Эт-то что еще такое?..
— От всей души советую такие "комплименты" держать при себе, — сказала я. — Что не так с другими женщинами?
— Все так, — сказал сэр Эвин. Мы, наконец, тронулись, и если заблудимся — я буду обвинять его. Всегда обвиняй того, у кого карта. Рыцарь продолжил: — Но вы на других не похожи.
— В каком смысле?
Сэр Эвин молчал, я долго ждала, но так и не дождалась ответа. Либо не может подобрать слов (это часто бывает у людей, у которых послушное тело и руки откуда надо растут — неловки в словах), либо ему нравится со мною забавляться.
— Так почему они назвали вас орком? — спросила я мстительно.
— Вы смеетесь, леди?
— Вовсе нет.
Он задумался, снова сошлись брови, обозначилась серьезная складка. Сказал, наконец:
— Я из пограничных земель. После набегов там много рождается таких, как я. — Он скосил на меня глаза, добавил: — Метисов.
А, вот к чему это было про матушку — благочестивую женщину.
Я молчала, потому что — что тут скажешь, чтобы не задеть ненароком?
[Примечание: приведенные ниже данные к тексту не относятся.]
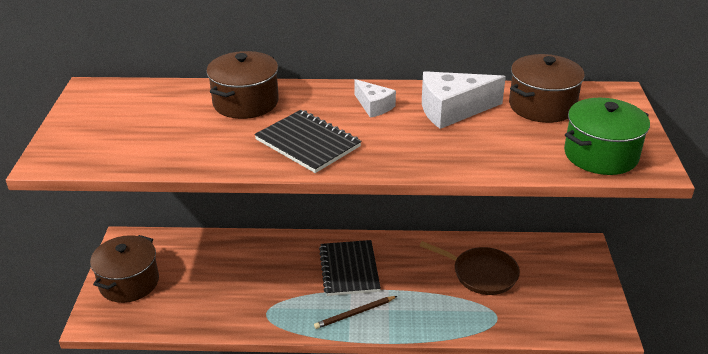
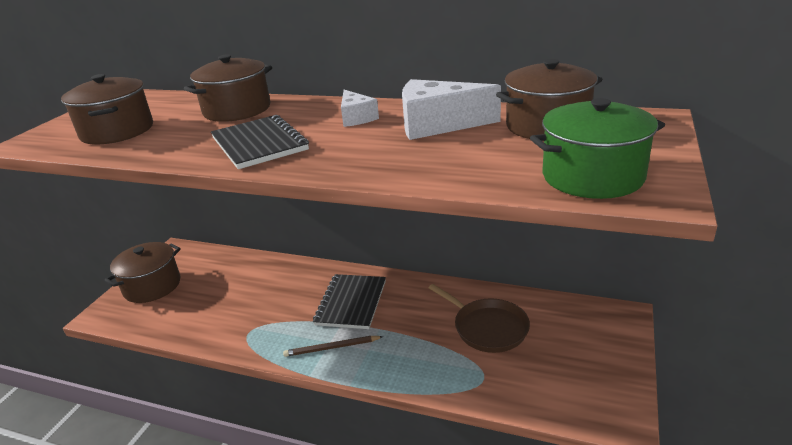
camera: 20 degrees right, 5 degrees down
none -> brown pot [61,74,153,144]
Сэр Эвин тоже притих, и так мы и шли — из света в тень, солнце иногда пробивалось через листву, задевало лица, как шелковый платок.
Метис, значит. То-то я думаю, странные какие-то черты. И в самом деле, напоминают тех, с кем мы сражались на просеке, тоже квадратная челюсть, тоже небольшой нос и темные брови.
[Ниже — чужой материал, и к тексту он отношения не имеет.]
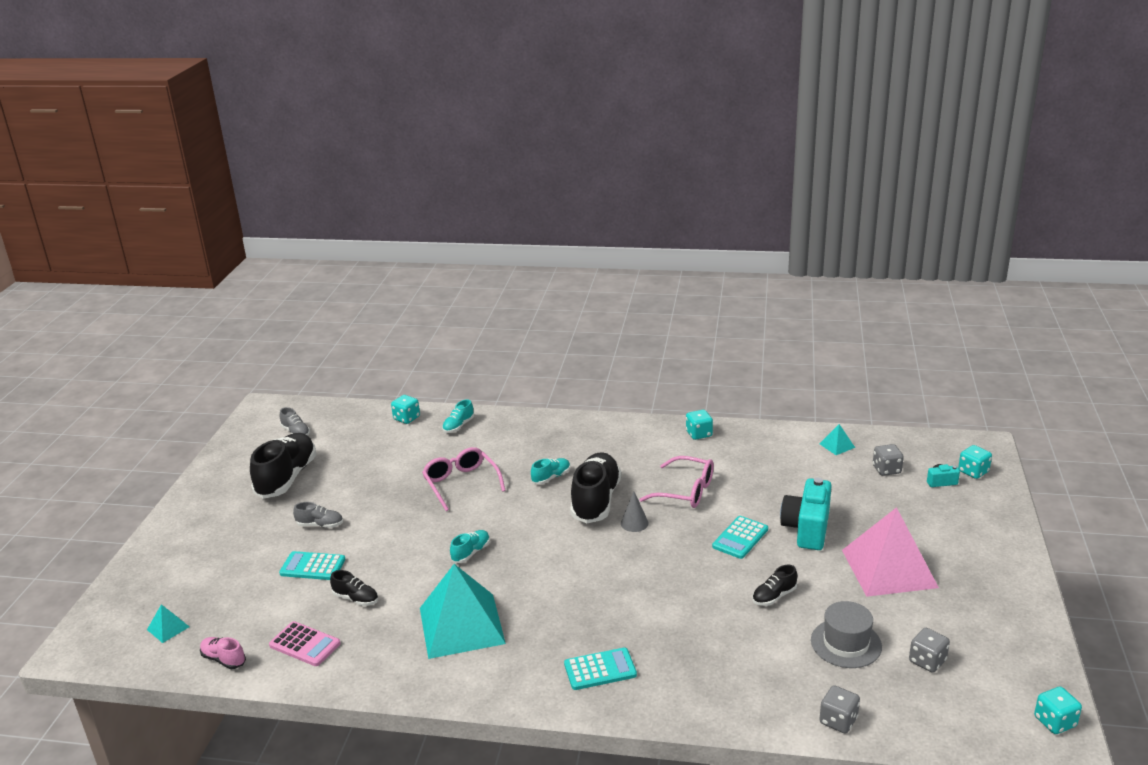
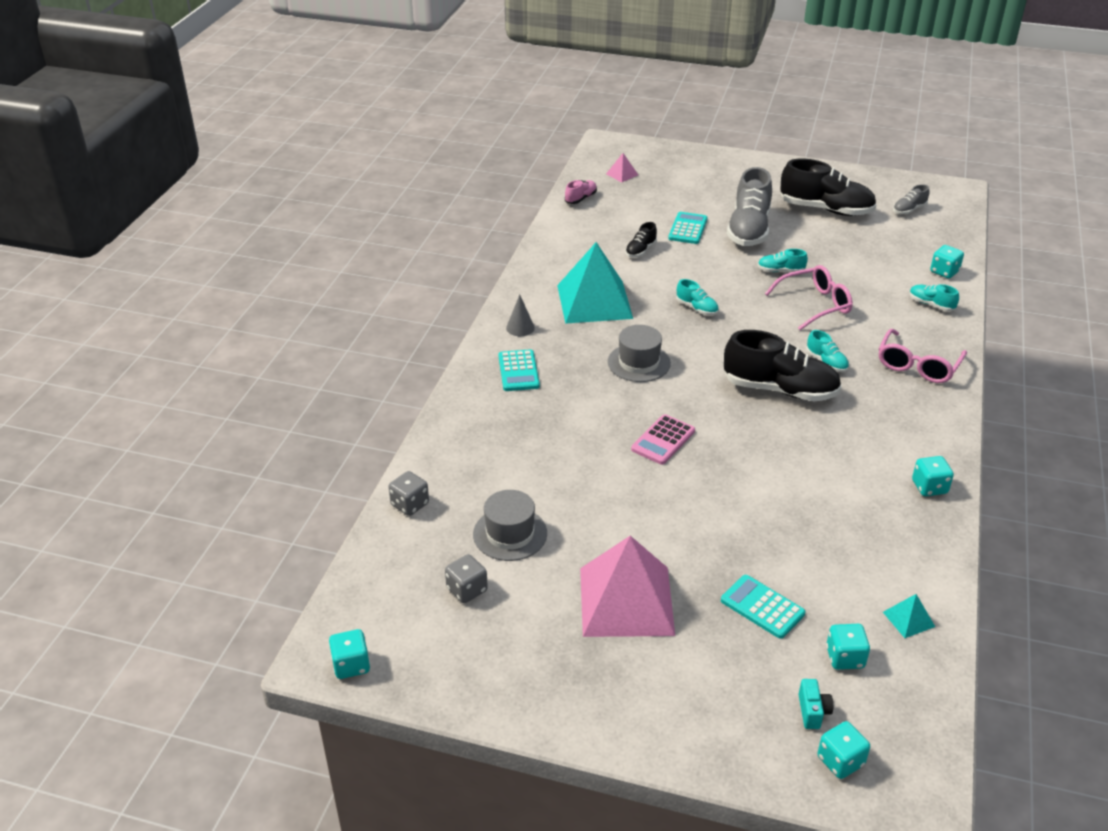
camera: 95 degrees right, 10 degrees up
turquoise pyramid [147,604,189,643] -> pink pyramid [606,153,638,182]
pink calculator [269,621,341,666] -> pink calculator moved to [631,414,695,465]
grey shoe [293,502,343,528] -> grey shoe [727,167,772,246], size x2.15
grey cone [621,491,649,532] -> grey cone moved to [506,294,535,336]
pink glasses [639,456,714,508] -> pink glasses moved to [879,329,967,383]
turquoise calculator [712,516,768,559] -> turquoise calculator moved to [721,575,805,639]
black shoe [752,565,797,606] -> none
turquoise camera [780,478,832,550] -> none
grey dice [873,444,904,476] -> turquoise dice [826,624,870,670]
none -> grey hat [608,325,671,382]
none -> turquoise shoe [758,249,808,272]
— Я не хотела вас обидеть, — сказала я. — Там, откуда я родом, нет орков, так что…
— Как это — нет?
— Ну так, — пробормотала я. Язык мой! Не надо болтать, Мастеру вон уже наболтала. — Просто нет. Только люди.
— Ха, — сказал сэр Эвин. — А кого люди тогда побивают камнями, когда происходит какое-то несчастье и непонятно, кого винить? Кого вычищают из городов, стоит случиться смуте?
— О, это очень легко. Нужно выделить из людей какую-нибудь группу, назначить ее виноватой — и того-этого.
Сэр Эвин буднично кивнул.
— Понятно. Ну а у нас вот так. В приграничье лучше, там есть и мирные поселенцы, их терпят. Семьи с людьми заводят даже… А ближе к столице — редко встретишь, разве что на продажу. В рыцарском достоинстве — за всю историю десятка не наберется.
— Почему?
— Орочья кровь препятствует добродетелям, — сказал сэр Эвин. — Так говорят. Поэтому метисов в рыцарстве, монашестве и священстве почти нет. Зато в наемниках много.
— Ваш король поступил смело и хорошо, раз сделал вас рыцарем, — сказала я мягко.
Сэр Эвин не подал виду, но что-то в нем дернулось, осанка стала другая. Словно в мешке на плече прибавился центнер весу.
— Да, — сказал он тихо, я едва расслышала за шорохом наших ног в подлеске. — Его Величество был милостив. Говорили, что больше милостив, чем справедлив. А я ему так отплатил.
Я раздумывала, стоит ли спрашивать, или ну его, бередить еще, но сэр Эвин выговорил сам, чуть погодя:
— Его Величество поручал мне дела. Разные. Самое важное — оборонять принцев во время кампаний. Последнее, что приказал — это охранять королеву Рихензу, убедиться, что она выбралась из столицы целой. Он так и сказал — последнее поручение. Вышел за стены и дал Эбрару бой.
— И вы выполняете его волю, — сказала я быстро.
Сэр Эвин тихо зарычал, с силой отпихнул от лица ветку.
— Нет чести в том, чтоб бежать. И доблести в том, чтобы покинуть благодетеля, нет. Может, и мешает кровь, может, и не выйдет ничего хорошего из помеси, но верность… верность есть у всех народов. И везде она почитается.